* _WHAT THE TASK ASKS_: Output the data verbatim, with nothing added or dropped.

* _DATA SHOWN_:

-- Opening Marker --

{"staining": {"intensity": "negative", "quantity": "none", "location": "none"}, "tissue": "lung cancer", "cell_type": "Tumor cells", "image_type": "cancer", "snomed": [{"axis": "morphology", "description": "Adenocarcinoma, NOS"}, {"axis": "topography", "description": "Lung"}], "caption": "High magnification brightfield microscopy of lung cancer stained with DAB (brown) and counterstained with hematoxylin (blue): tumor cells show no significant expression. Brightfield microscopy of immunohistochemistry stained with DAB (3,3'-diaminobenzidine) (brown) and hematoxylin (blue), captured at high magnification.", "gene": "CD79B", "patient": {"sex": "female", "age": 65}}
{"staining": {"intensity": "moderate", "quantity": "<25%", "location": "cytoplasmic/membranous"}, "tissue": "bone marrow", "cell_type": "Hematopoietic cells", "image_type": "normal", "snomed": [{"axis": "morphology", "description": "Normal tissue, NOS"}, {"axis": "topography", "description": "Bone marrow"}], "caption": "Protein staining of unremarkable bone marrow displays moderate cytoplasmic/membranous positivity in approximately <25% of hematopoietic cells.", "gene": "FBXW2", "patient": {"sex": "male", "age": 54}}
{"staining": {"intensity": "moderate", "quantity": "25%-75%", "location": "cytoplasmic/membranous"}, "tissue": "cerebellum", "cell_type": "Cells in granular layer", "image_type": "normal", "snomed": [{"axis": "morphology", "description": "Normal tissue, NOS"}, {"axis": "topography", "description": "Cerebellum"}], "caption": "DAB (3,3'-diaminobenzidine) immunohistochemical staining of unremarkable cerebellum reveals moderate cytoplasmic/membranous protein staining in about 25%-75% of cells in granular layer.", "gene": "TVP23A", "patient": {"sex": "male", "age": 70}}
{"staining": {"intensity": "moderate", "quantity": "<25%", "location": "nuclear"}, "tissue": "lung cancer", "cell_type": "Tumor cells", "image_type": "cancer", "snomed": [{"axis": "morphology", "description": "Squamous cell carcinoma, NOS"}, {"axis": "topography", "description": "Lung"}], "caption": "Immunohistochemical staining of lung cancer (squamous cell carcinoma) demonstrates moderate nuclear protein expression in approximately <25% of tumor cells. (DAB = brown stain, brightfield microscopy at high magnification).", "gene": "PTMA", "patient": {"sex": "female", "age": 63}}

-- Closing Marker --

* _WRITTEN SOLUTION_:
{"staining": {"intensity": "negative", "quantity": "none", "location": "none"}, "tissue": "lung cancer", "cell_type": "Tumor cells", "image_type": "cancer", "snomed": [{"axis": "morphology", "description": "Adenocarcinoma, NOS"}, {"axis": "topography", "description": "Lung"}], "caption": "High magnification brightfield microscopy of lung cancer stained with DAB (brown) and counterstained with hematoxylin (blue): tumor cells show no significant expression. Brightfield microscopy of immunohistochemistry stained with DAB (3,3'-diaminobenzidine) (brown) and hematoxylin (blue), captured at high magnification.", "gene": "CD79B", "patient": {"sex": "female", "age": 65}}
{"staining": {"intensity": "moderate", "quantity": "<25%", "location": "cytoplasmic/membranous"}, "tissue": "bone marrow", "cell_type": "Hematopoietic cells", "image_type": "normal", "snomed": [{"axis": "morphology", "description": "Normal tissue, NOS"}, {"axis": "topography", "description": "Bone marrow"}], "caption": "Protein staining of unremarkable bone marrow displays moderate cytoplasmic/membranous positivity in approximately <25% of hematopoietic cells.", "gene": "FBXW2", "patient": {"sex": "male", "age": 54}}
{"staining": {"intensity": "moderate", "quantity": "25%-75%", "location": "cytoplasmic/membranous"}, "tissue": "cerebellum", "cell_type": "Cells in granular layer", "image_type": "normal", "snomed": [{"axis": "morphology", "description": "Normal tissue, NOS"}, {"axis": "topography", "description": "Cerebellum"}], "caption": "DAB (3,3'-diaminobenzidine) immunohistochemical staining of unremarkable cerebellum reveals moderate cytoplasmic/membranous protein staining in about 25%-75% of cells in granular layer.", "gene": "TVP23A", "patient": {"sex": "male", "age": 70}}
{"staining": {"intensity": "moderate", "quantity": "<25%", "location": "nuclear"}, "tissue": "lung cancer", "cell_type": "Tumor cells", "image_type": "cancer", "snomed": [{"axis": "morphology", "description": "Squamous cell carcinoma, NOS"}, {"axis": "topography", "description": "Lung"}], "caption": "Immunohistochemical staining of lung cancer (squamous cell carcinoma) demonstrates moderate nuclear protein expression in approximately <25% of tumor cells. (DAB = brown stain, brightfield microscopy at high magnification).", "gene": "PTMA", "patient": {"sex": "female", "age": 63}}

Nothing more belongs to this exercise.